Concrete real-world example
Consider a real-time multiplayer game updating player scores every few seconds. With write-through, every score tick hammers the DB — thousands of writes per second per player. With write-behind, Redis (an in-memory data store) holds the current score in-memory and flushes to PostgreSQL every 5 seconds or when a match ends. The DB sees 100x fewer writes; players see instant score updates. This is also how Linux's page cache works: write() syscalls hit kernel memory, fsync() forces the actual disk flush.
One trade-off / gotcha
Data loss window vs. throughput is a hard dial, not a free lunch. If the cache node fails between a write and a flush, you lose data with zero visibility to the client (they already got a success response). This makes write-behind inappropriate for financial transactions or any system where loss is unacceptable. You must pair it with strategies like a Write-Ahead Log (WAL) in the cache tier, replication of the dirty queue, or accepting bounded loss explicitly in your SLA.

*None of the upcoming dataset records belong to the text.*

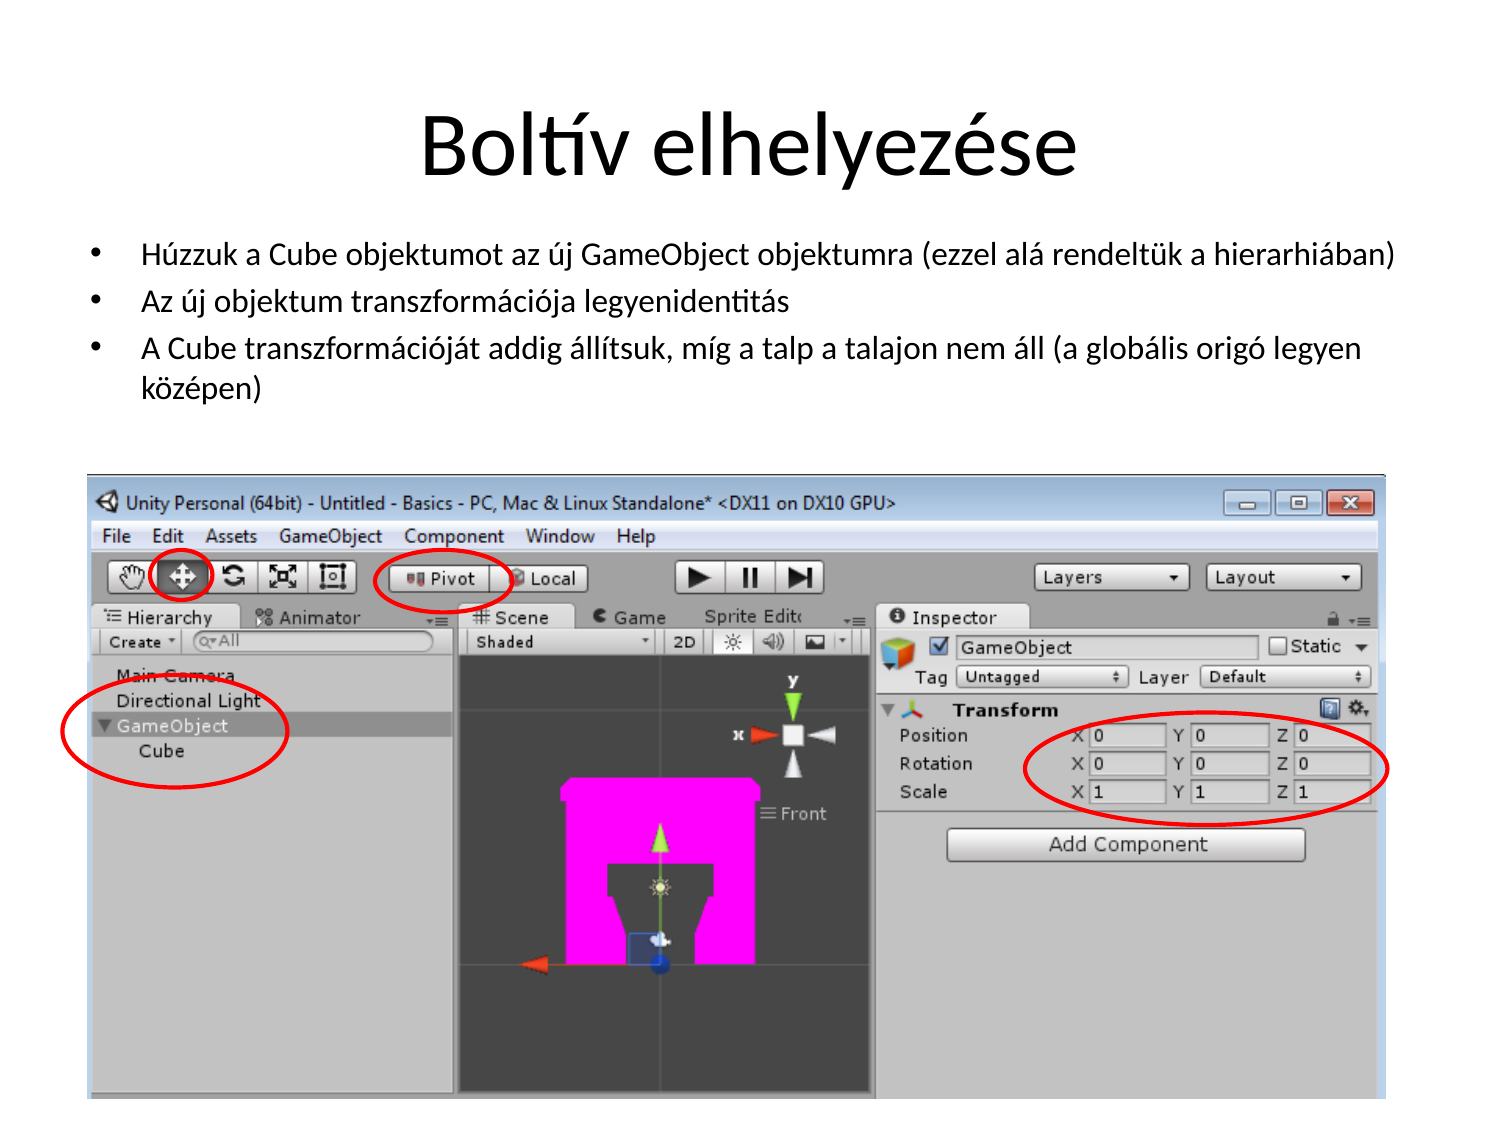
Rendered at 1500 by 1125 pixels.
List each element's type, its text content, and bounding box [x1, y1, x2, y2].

picture [87, 474, 1387, 1099]
title Boltív elhelyezése [75, 45, 1425, 224]
text_box [60, 696, 82, 766]
list Húzzuk a Cube objektumot az új GameObject objektumra (ezzel alá rendeltük a hierarhiában) Az új objektum transzformációja legyenidentitás A Cube transzformációját addig állítsuk, míg a talp a talajon nem áll (a globális origó legyen középen) [75, 224, 1425, 450]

An interview-style question to ponder
You're designing a ride-sharing app where driver location is updated every 2 seconds from millions of drivers. Would you use write-through, write-behind, or write-around for persisting these locations — and what failure scenarios must your choice explicitly handle?
Stuck? Show a hint
Don't start from the three cache modes — start from the data itself. Ask how durable a single location update really needs to be, and how quickly the next update (2 seconds later) makes the previous one worthless. The more disposable the data, the more aggressively you can defer persistence for speed.
Show answer
Use write-behind: writes hit an in-memory store like Redis and flush to the database asynchronously, because driver location is high-volume, ephemeral, and loss-tolerant.
- Why not write-through: it would force millions of synchronous DB writes per second for data that is already stale within 2 seconds — the database becomes a pointless bottleneck for values nobody needs durably.
- Why not write-around: the matching and ETA reads need the latest location served straight from cache, but write-around skips the cache on writes, so those reads would miss or go stale.
- Failure scenario you must handle: a cache node crash silently loses the last few seconds of positions, so you lean on drivers continuously re-reporting to self-heal, and you partition the keyspace (e.g. by geohash) so one node failure blanks one region, not the whole map.
- But why is losing data acceptable here? Because a dropped 2-second update is harmless the instant the next one arrives — the data is disposable by nature, unlike an order or a payment.
- Watch out: never treat an unflushed in-memory location as a system of record — do not bill, dispatch, or settle disputes off a value that may vanish on crash.